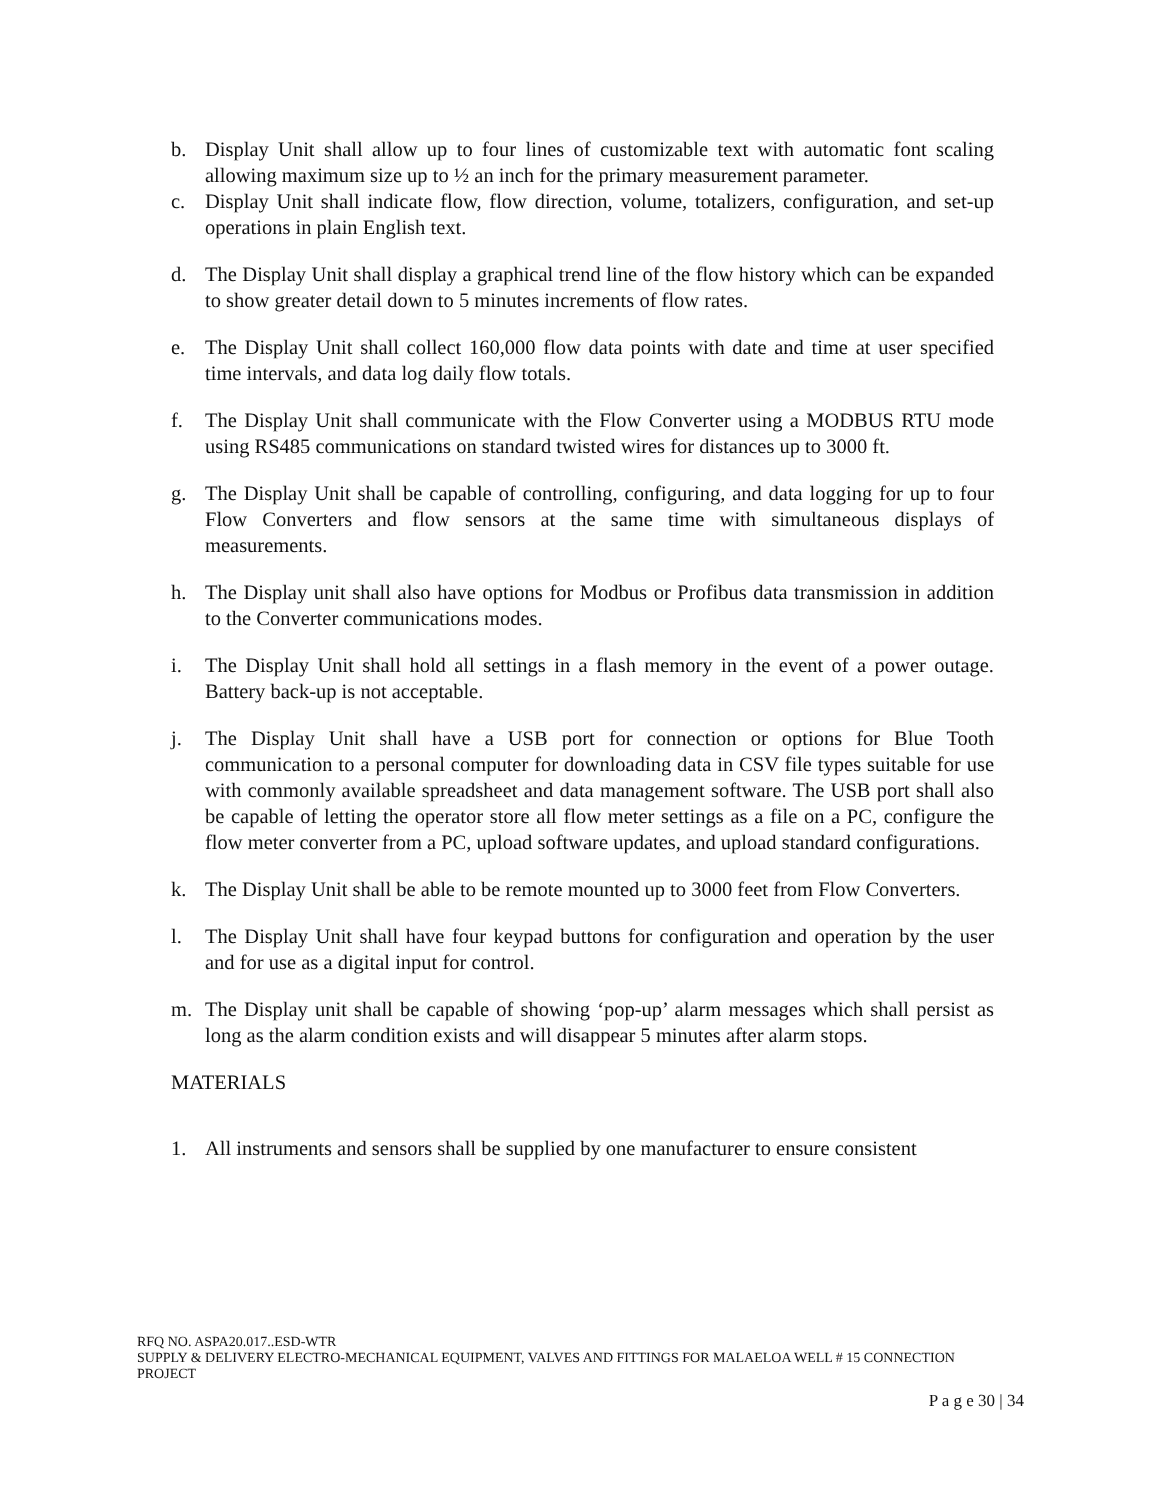b. Display Unit shall allow up to four lines of customizable text with automatic font scaling allowing maximum size up to ½ an inch for the primary measurement parameter.
c. Display Unit shall indicate flow, flow direction, volume, totalizers, configuration, and set-up operations in plain English text.
d. The Display Unit shall display a graphical trend line of the flow history which can be expanded to show greater detail down to 5 minutes increments of flow rates.
e. The Display Unit shall collect 160,000 flow data points with date and time at user specified time intervals, and data log daily flow totals.
f. The Display Unit shall communicate with the Flow Converter using a MODBUS RTU mode using RS485 communications on standard twisted wires for distances up to 3000 ft.
g. The Display Unit shall be capable of controlling, configuring, and data logging for up to four Flow Converters and flow sensors at the same time with simultaneous displays of measurements.
h. The Display unit shall also have options for Modbus or Profibus data transmission in addition to the Converter communications modes.
i. The Display Unit shall hold all settings in a flash memory in the event of a power outage. Battery back-up is not acceptable.
j. The Display Unit shall have a USB port for connection or options for Blue Tooth communication to a personal computer for downloading data in CSV file types suitable for use with commonly available spreadsheet and data management software. The USB port shall also be capable of letting the operator store all flow meter settings as a file on a PC, configure the flow meter converter from a PC, upload software updates, and upload standard configurations.
k. The Display Unit shall be able to be remote mounted up to 3000 feet from Flow Converters.
l. The Display Unit shall have four keypad buttons for configuration and operation by the user and for use as a digital input for control.
m. The Display unit shall be capable of showing ‘pop-up’ alarm messages which shall persist as long as the alarm condition exists and will disappear 5 minutes after alarm stops.
MATERIALS
1. All instruments and sensors shall be supplied by one manufacturer to ensure consistent
RFQ NO. ASPA20.017..ESD-WTR
SUPPLY & DELIVERY ELECTRO-MECHANICAL EQUIPMENT, VALVES AND FITTINGS FOR MALAELOA WELL # 15 CONNECTION PROJECT
P a g e 30 | 34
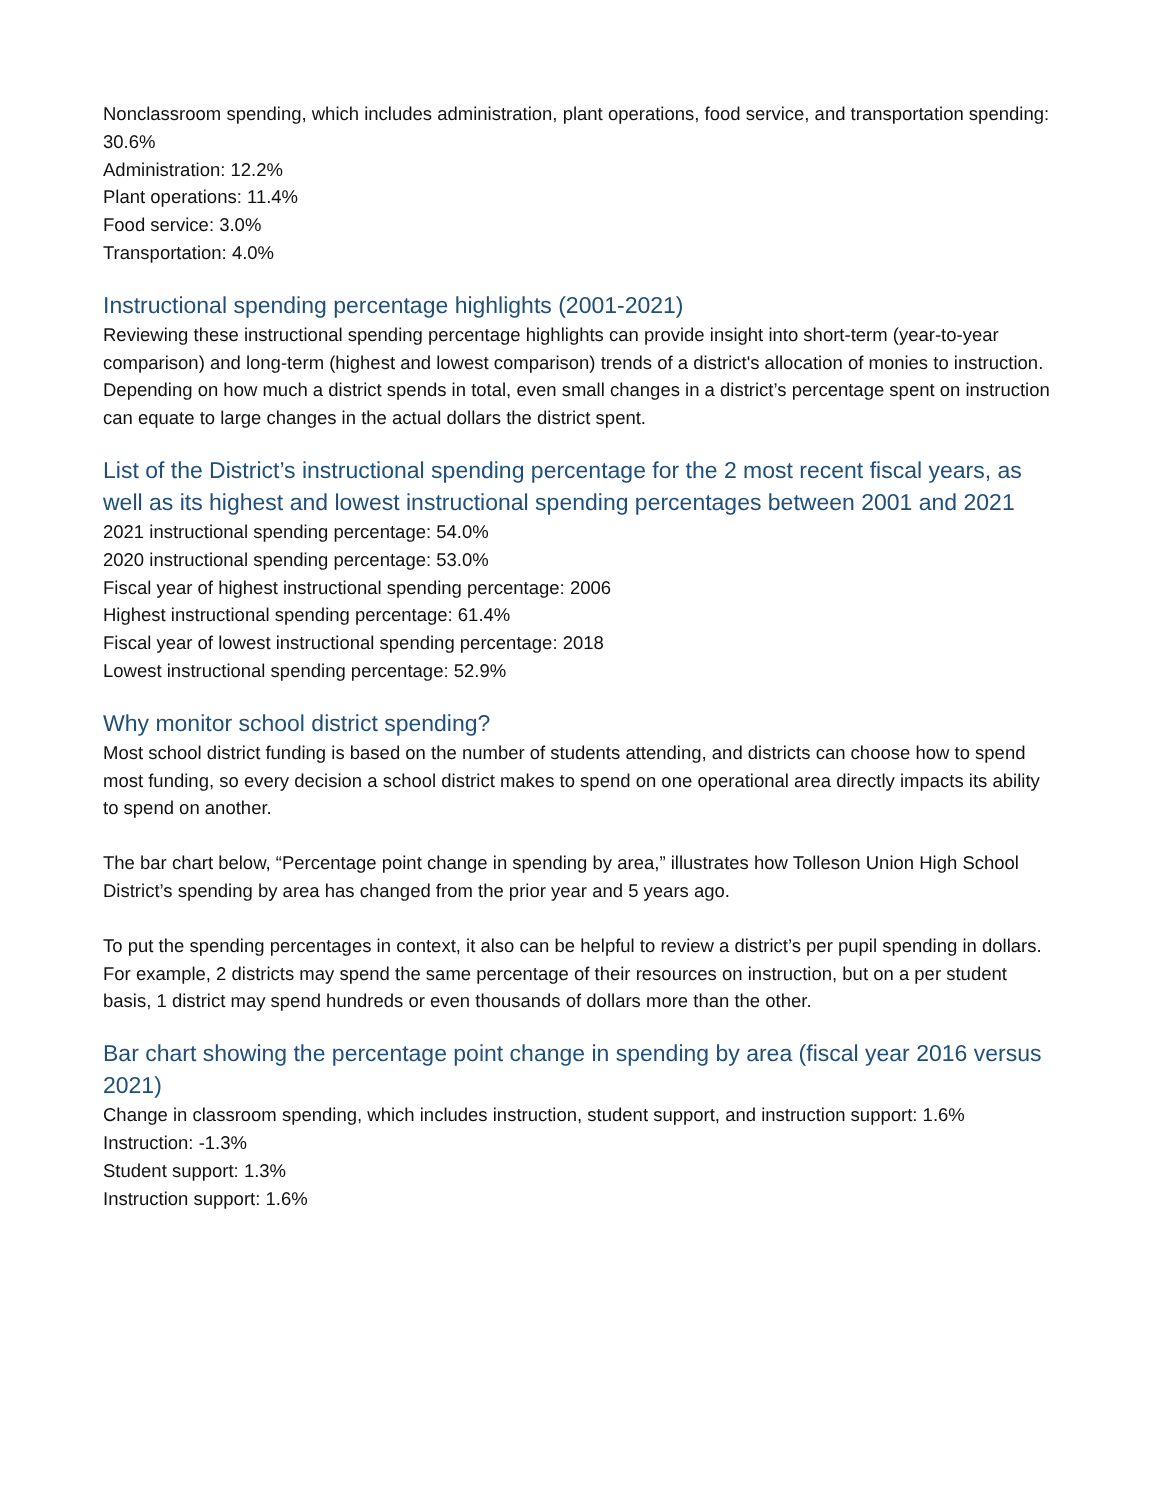Nonclassroom spending, which includes administration, plant operations, food service, and transportation spending: 30.6%
Administration: 12.2%
Plant operations: 11.4%
Food service: 3.0%
Transportation: 4.0%
Instructional spending percentage highlights (2001-2021)
Reviewing these instructional spending percentage highlights can provide insight into short-term (year-to-year comparison) and long-term (highest and lowest comparison) trends of a district's allocation of monies to instruction. Depending on how much a district spends in total, even small changes in a district’s percentage spent on instruction can equate to large changes in the actual dollars the district spent.
List of the District’s instructional spending percentage for the 2 most recent fiscal years, as well as its highest and lowest instructional spending percentages between 2001 and 2021
2021 instructional spending percentage: 54.0%
2020 instructional spending percentage: 53.0%
Fiscal year of highest instructional spending percentage: 2006
Highest instructional spending percentage: 61.4%
Fiscal year of lowest instructional spending percentage: 2018
Lowest instructional spending percentage: 52.9%
Why monitor school district spending?
Most school district funding is based on the number of students attending, and districts can choose how to spend most funding, so every decision a school district makes to spend on one operational area directly impacts its ability to spend on another.
The bar chart below, “Percentage point change in spending by area,” illustrates how Tolleson Union High School District’s spending by area has changed from the prior year and 5 years ago.
To put the spending percentages in context, it also can be helpful to review a district’s per pupil spending in dollars. For example, 2 districts may spend the same percentage of their resources on instruction, but on a per student basis, 1 district may spend hundreds or even thousands of dollars more than the other.
Bar chart showing the percentage point change in spending by area (fiscal year 2016 versus 2021)
Change in classroom spending, which includes instruction, student support, and instruction support: 1.6%
Instruction: -1.3%
Student support: 1.3%
Instruction support: 1.6%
━━━━━━━━━━━━━━━━
_Work task_. Only the lines from the start of the records through the line containing "d. The Display" should be repeated, word for word, with the pictures left out.

_Result_.
b. Display Unit shall allow up to four lines of customizable text with automatic font scaling allowing maximum size up to ½ an inch for the primary measurement parameter.
c. Display Unit shall indicate flow, flow direction, volume, totalizers, configuration, and set-up operations in plain English text.
d. The Display Unit shall display a graphical trend line of the flow history which can be expanded to show greater detail down to 5 minutes increments of flow rates.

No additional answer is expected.